▶ **Exercise brief**: Locate all lines in the data below that hold "START" and show them.

(Collected data entries)
★ ★ ★ ★ ★
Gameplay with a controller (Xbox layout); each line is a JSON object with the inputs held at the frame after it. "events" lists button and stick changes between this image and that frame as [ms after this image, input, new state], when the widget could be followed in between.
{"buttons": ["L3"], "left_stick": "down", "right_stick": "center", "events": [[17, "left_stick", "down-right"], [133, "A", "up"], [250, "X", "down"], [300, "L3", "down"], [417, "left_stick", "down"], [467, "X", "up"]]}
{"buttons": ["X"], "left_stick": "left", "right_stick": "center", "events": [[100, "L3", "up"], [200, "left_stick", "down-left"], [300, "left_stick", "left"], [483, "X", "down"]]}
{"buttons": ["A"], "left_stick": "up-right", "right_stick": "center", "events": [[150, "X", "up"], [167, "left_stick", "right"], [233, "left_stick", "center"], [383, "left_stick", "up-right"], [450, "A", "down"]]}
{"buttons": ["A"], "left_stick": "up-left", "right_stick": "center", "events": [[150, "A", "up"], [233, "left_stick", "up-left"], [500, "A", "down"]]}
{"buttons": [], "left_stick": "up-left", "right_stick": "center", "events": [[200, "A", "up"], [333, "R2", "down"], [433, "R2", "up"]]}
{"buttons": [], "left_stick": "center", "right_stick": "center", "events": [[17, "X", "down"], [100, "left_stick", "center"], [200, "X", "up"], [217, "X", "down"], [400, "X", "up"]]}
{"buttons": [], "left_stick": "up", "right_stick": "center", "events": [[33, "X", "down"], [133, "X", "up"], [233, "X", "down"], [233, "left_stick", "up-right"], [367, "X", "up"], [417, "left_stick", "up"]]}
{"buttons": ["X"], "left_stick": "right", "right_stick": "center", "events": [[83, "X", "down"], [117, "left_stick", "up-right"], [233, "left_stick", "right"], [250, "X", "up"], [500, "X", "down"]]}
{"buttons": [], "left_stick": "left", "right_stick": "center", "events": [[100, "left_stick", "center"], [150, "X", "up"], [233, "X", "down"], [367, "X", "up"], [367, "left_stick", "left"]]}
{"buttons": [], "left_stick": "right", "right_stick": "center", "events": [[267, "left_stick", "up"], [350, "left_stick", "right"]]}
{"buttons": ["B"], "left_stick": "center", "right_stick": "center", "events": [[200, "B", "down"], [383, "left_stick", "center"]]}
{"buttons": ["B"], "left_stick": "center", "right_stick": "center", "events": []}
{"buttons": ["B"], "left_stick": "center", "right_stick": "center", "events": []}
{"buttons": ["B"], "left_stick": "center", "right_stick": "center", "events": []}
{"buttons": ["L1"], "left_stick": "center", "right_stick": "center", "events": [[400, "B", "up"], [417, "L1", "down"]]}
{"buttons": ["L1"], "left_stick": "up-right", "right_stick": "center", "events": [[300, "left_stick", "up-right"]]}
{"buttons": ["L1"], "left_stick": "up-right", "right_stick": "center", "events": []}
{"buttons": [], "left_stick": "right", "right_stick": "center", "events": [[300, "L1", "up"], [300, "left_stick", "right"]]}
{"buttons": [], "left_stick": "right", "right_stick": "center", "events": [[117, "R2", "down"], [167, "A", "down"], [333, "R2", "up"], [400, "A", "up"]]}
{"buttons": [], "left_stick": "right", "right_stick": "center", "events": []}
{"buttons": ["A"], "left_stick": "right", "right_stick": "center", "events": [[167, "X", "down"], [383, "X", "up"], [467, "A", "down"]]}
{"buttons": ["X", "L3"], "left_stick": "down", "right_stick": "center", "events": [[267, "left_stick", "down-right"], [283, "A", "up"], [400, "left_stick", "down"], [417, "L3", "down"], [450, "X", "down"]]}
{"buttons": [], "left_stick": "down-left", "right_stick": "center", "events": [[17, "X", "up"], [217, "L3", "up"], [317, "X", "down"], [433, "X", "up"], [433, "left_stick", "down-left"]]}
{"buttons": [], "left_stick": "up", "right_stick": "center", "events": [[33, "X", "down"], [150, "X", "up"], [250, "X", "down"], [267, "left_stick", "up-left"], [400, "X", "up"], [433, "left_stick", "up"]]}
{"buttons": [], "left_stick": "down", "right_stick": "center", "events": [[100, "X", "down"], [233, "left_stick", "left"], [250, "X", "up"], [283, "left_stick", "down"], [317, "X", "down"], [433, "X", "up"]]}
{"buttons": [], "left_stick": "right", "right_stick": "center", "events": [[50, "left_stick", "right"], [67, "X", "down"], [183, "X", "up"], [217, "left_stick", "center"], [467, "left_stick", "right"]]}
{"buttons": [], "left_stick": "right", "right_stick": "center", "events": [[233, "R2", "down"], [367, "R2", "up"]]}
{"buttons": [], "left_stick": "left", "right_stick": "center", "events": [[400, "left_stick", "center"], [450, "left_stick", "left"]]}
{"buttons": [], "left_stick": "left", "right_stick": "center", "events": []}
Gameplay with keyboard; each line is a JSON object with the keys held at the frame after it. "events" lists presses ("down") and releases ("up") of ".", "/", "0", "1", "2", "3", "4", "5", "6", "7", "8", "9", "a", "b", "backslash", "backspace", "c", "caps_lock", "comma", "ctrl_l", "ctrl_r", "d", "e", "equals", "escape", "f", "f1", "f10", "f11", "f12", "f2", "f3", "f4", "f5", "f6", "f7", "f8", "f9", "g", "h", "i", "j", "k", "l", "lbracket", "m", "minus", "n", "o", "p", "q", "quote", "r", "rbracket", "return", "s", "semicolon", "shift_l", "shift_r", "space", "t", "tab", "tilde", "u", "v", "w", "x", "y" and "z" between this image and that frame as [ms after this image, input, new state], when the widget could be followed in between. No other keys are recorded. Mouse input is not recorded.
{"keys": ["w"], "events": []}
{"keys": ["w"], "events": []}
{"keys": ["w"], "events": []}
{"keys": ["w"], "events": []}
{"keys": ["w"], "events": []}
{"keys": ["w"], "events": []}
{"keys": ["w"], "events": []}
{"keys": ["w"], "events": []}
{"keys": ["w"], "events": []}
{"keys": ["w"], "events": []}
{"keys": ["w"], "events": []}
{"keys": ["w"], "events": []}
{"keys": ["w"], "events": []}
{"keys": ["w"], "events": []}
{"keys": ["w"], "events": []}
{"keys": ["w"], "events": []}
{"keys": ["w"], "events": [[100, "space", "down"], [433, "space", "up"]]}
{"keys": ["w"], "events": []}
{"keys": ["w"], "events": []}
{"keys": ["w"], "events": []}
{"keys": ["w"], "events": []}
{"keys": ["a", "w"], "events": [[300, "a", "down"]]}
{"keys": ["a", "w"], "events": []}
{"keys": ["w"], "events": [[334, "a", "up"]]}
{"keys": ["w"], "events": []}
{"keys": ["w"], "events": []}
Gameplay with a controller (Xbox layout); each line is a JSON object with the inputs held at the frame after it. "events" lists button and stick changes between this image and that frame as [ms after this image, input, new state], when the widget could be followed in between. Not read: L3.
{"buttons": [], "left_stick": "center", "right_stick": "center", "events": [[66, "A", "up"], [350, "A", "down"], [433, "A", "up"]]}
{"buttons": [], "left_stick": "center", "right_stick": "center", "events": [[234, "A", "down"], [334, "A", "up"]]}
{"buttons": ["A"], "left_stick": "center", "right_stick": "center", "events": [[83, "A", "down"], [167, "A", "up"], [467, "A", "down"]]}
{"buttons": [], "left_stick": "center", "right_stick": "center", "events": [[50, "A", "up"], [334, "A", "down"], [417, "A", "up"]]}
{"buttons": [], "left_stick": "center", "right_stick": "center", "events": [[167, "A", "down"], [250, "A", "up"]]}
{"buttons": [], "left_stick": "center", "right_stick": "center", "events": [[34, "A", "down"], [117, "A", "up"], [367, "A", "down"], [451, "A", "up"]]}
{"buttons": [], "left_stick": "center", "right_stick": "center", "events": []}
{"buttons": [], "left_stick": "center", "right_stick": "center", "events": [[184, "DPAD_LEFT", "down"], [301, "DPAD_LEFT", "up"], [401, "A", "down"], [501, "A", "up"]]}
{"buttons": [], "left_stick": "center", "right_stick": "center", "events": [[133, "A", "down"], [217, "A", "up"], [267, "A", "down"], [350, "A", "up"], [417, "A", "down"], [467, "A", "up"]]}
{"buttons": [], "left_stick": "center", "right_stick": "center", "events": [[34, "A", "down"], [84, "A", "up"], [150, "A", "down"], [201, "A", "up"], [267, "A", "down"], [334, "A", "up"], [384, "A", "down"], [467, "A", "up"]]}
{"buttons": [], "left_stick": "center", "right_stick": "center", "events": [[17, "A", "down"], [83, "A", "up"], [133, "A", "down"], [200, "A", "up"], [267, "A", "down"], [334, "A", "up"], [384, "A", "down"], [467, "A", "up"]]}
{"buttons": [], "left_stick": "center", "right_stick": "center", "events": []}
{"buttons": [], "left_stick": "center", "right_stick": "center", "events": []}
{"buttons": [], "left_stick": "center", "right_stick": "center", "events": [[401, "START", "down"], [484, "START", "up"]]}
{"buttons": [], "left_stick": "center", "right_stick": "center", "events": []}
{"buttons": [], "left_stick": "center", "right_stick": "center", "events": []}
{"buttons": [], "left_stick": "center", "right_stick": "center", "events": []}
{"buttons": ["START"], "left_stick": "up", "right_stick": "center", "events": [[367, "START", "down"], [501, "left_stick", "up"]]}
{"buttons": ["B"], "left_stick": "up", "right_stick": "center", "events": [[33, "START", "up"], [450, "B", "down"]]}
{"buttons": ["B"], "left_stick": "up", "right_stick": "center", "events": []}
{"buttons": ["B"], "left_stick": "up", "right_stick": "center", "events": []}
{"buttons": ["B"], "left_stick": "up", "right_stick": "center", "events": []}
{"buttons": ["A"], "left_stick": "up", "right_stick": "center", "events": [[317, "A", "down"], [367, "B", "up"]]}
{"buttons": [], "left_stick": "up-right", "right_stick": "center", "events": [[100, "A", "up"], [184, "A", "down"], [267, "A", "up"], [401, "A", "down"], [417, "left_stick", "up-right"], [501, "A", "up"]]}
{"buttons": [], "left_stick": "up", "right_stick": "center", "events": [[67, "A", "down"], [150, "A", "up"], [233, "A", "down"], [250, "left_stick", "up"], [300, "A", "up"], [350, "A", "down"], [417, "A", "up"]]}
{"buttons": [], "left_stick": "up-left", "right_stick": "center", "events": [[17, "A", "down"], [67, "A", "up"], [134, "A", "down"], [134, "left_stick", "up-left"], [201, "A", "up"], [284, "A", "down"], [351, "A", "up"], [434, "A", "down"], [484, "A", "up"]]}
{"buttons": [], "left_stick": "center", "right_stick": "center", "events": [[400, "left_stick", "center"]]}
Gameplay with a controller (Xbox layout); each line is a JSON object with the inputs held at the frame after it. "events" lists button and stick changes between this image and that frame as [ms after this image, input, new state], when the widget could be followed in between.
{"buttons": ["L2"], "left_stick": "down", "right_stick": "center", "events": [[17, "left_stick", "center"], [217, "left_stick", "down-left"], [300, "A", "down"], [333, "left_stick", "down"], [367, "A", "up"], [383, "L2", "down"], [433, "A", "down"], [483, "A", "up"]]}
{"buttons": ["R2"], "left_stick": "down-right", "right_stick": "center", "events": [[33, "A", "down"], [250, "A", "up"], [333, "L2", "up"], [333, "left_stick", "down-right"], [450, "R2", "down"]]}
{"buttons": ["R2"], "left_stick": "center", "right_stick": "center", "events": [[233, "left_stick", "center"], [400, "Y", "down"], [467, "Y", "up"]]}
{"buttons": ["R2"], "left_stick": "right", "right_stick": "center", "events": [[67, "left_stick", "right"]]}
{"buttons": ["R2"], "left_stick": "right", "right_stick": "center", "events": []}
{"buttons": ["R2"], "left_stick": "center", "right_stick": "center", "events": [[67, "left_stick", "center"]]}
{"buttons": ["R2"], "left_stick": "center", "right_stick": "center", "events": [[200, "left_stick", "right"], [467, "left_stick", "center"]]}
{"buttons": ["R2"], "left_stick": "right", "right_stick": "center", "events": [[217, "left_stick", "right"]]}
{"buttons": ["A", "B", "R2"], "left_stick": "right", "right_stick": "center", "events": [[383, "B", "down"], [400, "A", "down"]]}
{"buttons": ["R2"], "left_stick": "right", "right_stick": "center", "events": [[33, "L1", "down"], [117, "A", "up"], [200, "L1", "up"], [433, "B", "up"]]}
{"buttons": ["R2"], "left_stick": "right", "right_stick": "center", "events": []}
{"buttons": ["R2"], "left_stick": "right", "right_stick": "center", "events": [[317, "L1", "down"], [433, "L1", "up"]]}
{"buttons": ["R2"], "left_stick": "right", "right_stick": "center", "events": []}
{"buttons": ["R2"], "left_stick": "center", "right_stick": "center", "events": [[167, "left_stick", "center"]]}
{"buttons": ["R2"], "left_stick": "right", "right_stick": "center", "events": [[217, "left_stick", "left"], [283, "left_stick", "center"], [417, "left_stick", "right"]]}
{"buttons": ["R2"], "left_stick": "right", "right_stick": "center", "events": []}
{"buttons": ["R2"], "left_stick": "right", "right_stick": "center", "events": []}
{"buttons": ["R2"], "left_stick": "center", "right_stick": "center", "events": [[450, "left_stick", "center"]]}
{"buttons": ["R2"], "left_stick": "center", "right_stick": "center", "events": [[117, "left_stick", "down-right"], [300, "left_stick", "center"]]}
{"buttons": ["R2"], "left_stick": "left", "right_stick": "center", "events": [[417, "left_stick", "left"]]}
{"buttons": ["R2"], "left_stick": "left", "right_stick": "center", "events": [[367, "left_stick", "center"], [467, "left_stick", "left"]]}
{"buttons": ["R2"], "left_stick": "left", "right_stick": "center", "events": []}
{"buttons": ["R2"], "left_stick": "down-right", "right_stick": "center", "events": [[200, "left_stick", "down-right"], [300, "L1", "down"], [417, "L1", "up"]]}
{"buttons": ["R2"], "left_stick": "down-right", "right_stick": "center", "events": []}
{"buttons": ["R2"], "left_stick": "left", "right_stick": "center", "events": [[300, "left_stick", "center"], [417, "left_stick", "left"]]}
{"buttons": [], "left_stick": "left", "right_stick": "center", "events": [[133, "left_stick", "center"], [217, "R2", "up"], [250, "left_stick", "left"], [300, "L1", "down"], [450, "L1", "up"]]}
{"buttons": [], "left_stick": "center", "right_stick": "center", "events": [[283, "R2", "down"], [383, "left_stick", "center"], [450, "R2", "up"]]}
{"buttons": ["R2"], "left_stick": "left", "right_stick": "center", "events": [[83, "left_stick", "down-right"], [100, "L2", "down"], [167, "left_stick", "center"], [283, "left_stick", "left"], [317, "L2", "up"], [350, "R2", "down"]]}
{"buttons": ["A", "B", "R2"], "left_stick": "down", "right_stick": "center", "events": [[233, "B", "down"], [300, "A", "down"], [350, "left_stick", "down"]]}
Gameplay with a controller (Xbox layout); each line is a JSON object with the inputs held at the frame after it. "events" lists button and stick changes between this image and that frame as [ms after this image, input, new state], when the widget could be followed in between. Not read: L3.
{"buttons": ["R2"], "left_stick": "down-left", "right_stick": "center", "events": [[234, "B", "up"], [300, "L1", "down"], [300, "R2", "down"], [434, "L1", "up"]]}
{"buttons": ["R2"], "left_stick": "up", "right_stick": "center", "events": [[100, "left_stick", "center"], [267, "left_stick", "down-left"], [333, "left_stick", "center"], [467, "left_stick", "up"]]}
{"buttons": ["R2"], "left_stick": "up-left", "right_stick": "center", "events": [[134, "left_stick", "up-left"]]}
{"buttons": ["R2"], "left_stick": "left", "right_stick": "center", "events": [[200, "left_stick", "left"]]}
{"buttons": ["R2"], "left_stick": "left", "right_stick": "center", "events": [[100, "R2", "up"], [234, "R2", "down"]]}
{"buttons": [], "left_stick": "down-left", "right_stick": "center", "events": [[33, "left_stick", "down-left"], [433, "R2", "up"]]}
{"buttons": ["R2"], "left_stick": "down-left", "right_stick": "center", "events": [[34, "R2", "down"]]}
★ ★ ★ ★ ★
▶ **Output for this task**:
{"buttons": [], "left_stick": "center", "right_stick": "center", "events": [[401, "START", "down"], [484, "START", "up"]]}
{"buttons": ["START"], "left_stick": "up", "right_stick": "center", "events": [[367, "START", "down"], [501, "left_stick", "up"]]}
{"buttons": ["B"], "left_stick": "up", "right_stick": "center", "events": [[33, "START", "up"], [450, "B", "down"]]}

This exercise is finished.